**ASSIGNED TASK A:** List the products named under the heading "Best Acoustic Guitar Preamps: Top 5 Picks" in the acoustic guitar preamp article.

**STUDY TEXT:**
Start of Block

Parent article: Best Guitar Pedals
Updated by Bobby
Recently updated on February 28th, 2021
Updated product table and checked each product link for current listings in Sweetwater.
Best Acoustic Guitar Preamp: Top Pick
LR Baggs Para DI
Set up like a traditional DI box (no footswitch or bypass) the Para Acoustic DI has a built-in effects loop and a litany of tone control options. For the price, it's a high-value pick that will make any acoustic instrument sound better.
An acoustic guitar rig doesn't always have to be played clean.
And believe it or not, your acoustic guitar isn't entirely functional without at least a handful of pedals.
Basic compression, volume control, and a three-band EQ are all really important for acoustic players. I'll show you what pedals are most ideal for acoustic guitars, as well as some other pieces of gear that can boost your rig, like acoustic preamps, DI boxes, and combinations of the two.
It's all acoustic guitar friendly.
Backed by my own experience and extensive research, these DI boxes and guitar pedals are some of the best that money can buy and will certainly be the most optimal and functional for your acoustic guitar setup. My reviews will cover the following five boxes:
Best Acoustic Guitar Preamps: Top 5 Picks
LR Baggs Para DI
Fishman Aura Spectrum
LR Baggs Session
1. LR Baggs Para DI
While not technically a pedal, the LR Baggs Acoustic D.I. box adds a tremendous amount of flexibility and customization to your acoustic rig.

End of Block

**DATA EXCERPTS:**
Start of Block

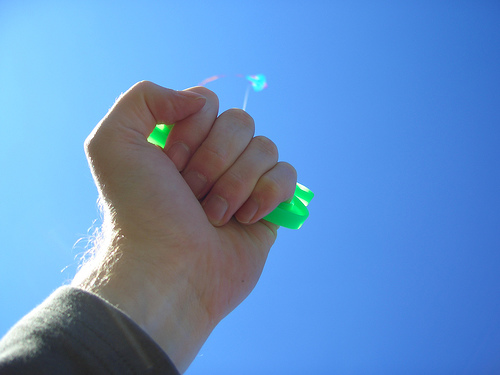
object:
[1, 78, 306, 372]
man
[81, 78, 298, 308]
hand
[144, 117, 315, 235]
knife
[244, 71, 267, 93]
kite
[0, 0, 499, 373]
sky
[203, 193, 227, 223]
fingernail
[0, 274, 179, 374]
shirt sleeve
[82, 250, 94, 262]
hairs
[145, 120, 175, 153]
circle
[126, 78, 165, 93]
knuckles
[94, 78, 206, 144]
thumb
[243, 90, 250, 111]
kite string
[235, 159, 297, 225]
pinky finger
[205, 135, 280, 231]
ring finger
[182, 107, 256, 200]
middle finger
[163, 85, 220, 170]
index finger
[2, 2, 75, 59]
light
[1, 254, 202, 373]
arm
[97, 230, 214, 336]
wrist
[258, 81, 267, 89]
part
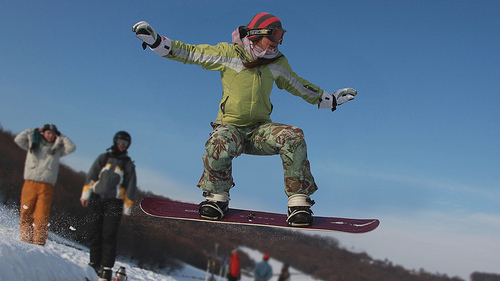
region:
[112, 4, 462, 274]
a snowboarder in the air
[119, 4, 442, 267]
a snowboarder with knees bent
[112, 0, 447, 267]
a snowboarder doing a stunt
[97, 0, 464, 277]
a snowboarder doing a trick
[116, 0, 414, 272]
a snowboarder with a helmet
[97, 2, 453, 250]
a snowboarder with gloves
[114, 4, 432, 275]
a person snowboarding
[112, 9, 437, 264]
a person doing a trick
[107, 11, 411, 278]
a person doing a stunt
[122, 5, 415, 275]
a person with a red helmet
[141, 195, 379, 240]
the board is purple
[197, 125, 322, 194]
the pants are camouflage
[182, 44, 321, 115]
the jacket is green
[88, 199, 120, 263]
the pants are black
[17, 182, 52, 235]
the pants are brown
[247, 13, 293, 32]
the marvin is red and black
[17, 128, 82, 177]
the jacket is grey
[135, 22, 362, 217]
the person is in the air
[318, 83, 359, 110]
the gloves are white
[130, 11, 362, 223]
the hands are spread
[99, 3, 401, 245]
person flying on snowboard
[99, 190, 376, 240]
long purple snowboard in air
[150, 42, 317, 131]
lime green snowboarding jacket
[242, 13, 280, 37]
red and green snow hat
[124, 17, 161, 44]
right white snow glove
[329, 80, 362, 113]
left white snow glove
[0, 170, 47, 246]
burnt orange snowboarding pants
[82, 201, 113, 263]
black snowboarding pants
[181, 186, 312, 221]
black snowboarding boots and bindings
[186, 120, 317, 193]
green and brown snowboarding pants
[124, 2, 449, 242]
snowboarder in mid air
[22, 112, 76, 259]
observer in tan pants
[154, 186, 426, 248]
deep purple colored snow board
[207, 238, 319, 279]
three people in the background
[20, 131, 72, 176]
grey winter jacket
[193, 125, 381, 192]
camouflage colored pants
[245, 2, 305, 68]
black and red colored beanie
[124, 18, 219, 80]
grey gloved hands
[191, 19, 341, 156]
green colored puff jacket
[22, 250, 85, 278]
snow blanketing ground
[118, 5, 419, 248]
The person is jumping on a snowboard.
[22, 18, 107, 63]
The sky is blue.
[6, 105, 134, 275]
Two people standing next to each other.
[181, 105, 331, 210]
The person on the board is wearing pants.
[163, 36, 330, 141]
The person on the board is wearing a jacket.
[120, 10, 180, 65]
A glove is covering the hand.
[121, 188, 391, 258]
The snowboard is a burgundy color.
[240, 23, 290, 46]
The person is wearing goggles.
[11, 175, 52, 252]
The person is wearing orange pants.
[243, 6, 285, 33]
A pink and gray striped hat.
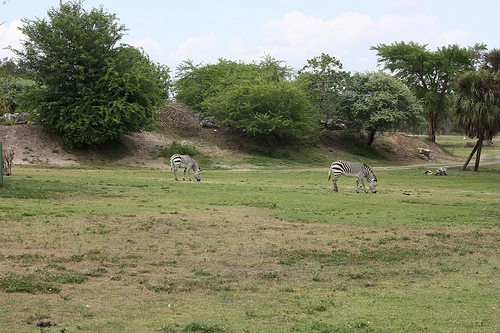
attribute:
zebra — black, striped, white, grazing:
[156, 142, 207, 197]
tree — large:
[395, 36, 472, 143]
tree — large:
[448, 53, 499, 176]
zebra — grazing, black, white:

End of Block

**ASSIGNED TASK B:** Render the stretch of the entries from the line containing "[94, 78, 206, 144]" through the line containing "right white snow glove" as a numbered list, skipping blank lines and leaving out the pictures.

**TASK RESULT A:**
LR Baggs Para DI
Fishman Aura Spectrum
LR Baggs Session

**TASK RESULT B:**
1. [94, 78, 206, 144]
2. thumb
3. [243, 90, 250, 111]
4. kite string
5. [235, 159, 297, 225]
6. pinky finger
7. [205, 135, 280, 231]
8. ring finger
9. [182, 107, 256, 200]
10. middle finger
11. [163, 85, 220, 170]
12. index finger
13. [2, 2, 75, 59]
14. light
15. [1, 254, 202, 373]
16. arm
17. [97, 230, 214, 336]
18. wrist
19. [258, 81, 267, 89]
20. part
21. region:
22. [112, 4, 462, 274]
23. a snowboarder in the air
24. [119, 4, 442, 267]
25. a snowboarder with knees bent
26. [112, 0, 447, 267]
27. a snowboarder doing a stunt
28. [97, 0, 464, 277]
29. a snowboarder doing a trick
30. [116, 0, 414, 272]
31. a snowboarder with a helmet
32. [97, 2, 453, 250]
33. a snowboarder with gloves
34. [114, 4, 432, 275]
35. a person snowboarding
36. [112, 9, 437, 264]
37. a person doing a trick
38. [107, 11, 411, 278]
39. a person doing a stunt
40. [122, 5, 415, 275]
41. a person with a red helmet
42. [141, 195, 379, 240]
43. the board is purple
44. [197, 125, 322, 194]
45. the pants are camouflage
46. [182, 44, 321, 115]
47. the jacket is green
48. [88, 199, 120, 263]
49. the pants are black
50. [17, 182, 52, 235]
51. the pants are brown
52. [247, 13, 293, 32]
53. the marvin is red and black
54. [17, 128, 82, 177]
55. the jacket is grey
56. [135, 22, 362, 217]
57. the person is in the air
58. [318, 83, 359, 110]
59. the gloves are white
60. [130, 11, 362, 223]
61. the hands are spread
62. [99, 3, 401, 245]
63. person flying on snowboard
64. [99, 190, 376, 240]
65. long purple snowboard in air
66. [150, 42, 317, 131]
67. lime green snowboarding jacket
68. [242, 13, 280, 37]
69. red and green snow hat
70. [124, 17, 161, 44]
71. right white snow glove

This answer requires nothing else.